Against the backdrop of the Cold War, “the hard targets were the Russians, Eastern Europeans, Chinese, and North Koreans,” Schroeder says. “You were really out there on the front lines.” The agency, he adds, expected spouses to join the fight, sometimes putting their careers on hold. “When we got to a new post,” Leah recalls in a recent e-mail, “I had to ‘reinvent myself,’ as Rick is fond of saying.” She helped maintain his cover story, volunteering and entertaining. He laughs, “I can remember showing a Russian KGB officer All the President’s Men.”
He also has a bit to say about current events in the world of spies.
...Schroeder defends the CIA against criticism and denounces those who reveal officers’ identities for political reasons, as happened to Valerie Plame. He believes President Bush’s call for creating a director of national intelligence—part of a post-9/11 revamping effort—is unnecessary. “We already have one,” he says of the agency’s director of central intelligence who also has limited control over the larger information-collecting community.

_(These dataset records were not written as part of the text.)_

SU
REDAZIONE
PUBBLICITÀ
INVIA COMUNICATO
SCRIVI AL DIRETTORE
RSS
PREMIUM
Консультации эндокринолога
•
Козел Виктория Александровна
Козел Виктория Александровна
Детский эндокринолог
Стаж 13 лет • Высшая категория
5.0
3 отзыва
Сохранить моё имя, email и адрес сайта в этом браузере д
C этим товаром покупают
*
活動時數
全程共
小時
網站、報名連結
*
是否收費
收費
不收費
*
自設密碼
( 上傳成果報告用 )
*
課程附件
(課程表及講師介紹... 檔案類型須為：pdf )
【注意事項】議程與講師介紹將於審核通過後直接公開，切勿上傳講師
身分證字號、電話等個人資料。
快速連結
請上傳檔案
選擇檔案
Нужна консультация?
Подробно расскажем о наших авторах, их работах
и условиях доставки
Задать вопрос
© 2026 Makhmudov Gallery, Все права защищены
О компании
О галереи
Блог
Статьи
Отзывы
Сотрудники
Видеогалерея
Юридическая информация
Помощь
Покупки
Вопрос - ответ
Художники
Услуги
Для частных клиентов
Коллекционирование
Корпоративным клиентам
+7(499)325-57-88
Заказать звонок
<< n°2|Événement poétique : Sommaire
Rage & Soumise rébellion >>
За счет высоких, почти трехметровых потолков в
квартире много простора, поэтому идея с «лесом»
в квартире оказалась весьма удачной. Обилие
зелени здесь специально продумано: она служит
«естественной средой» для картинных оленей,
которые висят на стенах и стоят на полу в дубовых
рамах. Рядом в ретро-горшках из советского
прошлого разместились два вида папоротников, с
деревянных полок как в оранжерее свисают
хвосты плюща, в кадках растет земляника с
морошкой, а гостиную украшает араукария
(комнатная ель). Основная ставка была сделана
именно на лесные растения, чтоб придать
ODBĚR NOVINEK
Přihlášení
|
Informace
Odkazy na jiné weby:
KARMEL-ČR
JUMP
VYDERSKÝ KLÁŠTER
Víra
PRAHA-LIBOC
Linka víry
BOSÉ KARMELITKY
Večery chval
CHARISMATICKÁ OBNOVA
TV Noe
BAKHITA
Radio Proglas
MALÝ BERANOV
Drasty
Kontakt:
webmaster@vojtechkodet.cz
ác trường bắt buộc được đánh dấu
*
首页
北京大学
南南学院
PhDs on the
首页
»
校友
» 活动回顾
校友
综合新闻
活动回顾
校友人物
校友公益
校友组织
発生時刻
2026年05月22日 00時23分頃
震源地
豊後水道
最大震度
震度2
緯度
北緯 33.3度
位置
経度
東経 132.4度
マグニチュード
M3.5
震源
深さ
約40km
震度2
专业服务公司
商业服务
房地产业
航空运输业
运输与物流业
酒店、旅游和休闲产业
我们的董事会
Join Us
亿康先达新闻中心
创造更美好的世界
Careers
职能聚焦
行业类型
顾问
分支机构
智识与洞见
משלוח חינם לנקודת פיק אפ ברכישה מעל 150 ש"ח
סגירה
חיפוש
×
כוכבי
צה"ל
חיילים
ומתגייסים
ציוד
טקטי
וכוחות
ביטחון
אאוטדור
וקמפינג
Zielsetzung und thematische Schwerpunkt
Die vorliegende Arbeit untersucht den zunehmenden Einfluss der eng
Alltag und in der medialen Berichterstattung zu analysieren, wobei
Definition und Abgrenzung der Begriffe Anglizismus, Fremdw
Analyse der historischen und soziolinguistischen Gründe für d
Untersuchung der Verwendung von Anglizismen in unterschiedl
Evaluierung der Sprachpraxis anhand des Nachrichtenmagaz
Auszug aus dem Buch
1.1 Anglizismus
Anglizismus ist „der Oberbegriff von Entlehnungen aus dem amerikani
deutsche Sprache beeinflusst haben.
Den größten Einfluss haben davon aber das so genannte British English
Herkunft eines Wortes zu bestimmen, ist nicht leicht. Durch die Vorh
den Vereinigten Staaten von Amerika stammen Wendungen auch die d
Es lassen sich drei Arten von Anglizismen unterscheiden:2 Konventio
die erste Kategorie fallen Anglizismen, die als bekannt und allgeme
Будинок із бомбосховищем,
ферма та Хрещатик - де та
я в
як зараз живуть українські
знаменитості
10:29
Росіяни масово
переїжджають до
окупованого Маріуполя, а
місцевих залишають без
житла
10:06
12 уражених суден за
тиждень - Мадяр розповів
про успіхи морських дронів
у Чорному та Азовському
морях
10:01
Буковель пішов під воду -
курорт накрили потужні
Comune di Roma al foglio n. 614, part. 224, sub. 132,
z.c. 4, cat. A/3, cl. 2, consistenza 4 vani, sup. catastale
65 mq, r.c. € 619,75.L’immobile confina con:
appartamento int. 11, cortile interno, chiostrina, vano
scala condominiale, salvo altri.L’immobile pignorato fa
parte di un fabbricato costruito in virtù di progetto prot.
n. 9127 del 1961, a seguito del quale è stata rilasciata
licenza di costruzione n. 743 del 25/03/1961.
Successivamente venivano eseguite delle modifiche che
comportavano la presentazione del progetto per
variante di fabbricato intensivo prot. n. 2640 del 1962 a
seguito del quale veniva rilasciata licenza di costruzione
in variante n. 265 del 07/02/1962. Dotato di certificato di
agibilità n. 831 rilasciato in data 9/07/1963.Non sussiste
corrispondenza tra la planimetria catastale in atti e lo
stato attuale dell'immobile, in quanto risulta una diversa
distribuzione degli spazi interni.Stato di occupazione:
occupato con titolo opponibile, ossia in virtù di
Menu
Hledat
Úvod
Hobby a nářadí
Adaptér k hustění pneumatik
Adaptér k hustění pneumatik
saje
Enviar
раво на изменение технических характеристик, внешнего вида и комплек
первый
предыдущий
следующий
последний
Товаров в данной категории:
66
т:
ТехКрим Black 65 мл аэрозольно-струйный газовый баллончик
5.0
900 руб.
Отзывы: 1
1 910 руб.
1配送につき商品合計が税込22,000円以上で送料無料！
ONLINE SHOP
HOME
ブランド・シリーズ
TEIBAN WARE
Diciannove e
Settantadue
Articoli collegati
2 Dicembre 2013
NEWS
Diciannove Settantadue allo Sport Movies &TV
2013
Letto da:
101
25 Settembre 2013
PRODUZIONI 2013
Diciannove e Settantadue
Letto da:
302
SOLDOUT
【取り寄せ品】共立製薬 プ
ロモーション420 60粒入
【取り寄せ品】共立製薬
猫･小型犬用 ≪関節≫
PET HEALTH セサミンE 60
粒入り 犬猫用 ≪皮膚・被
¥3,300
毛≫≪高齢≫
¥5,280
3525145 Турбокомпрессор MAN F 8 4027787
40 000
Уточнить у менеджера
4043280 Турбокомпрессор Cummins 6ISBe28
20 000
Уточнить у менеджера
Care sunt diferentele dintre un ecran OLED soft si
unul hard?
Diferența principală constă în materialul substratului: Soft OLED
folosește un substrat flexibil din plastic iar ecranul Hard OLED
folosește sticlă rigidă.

Still, he knows the CIA and espionage have their faults: “It’s never perfect because it all deals with humans.” He’s not above wearing such a message on his sleeve at the agency’s gym—“My friends went to Iraq to look for WMD and all they found was this lousy T-shirt.” It’s a fashion statement, he concedes, not all his fellow exercisers appreciate.

To minimize mistakes and to make room for new recruits, intelligence officers eventually retire. For Schroeder, it’s just as well. “I don’t want to go out now and stand on the corner in the rain at midnight, meeting an agent,” he admits, then zooms off in his sports car to rendezvous with Leah in the Virginia suburbs.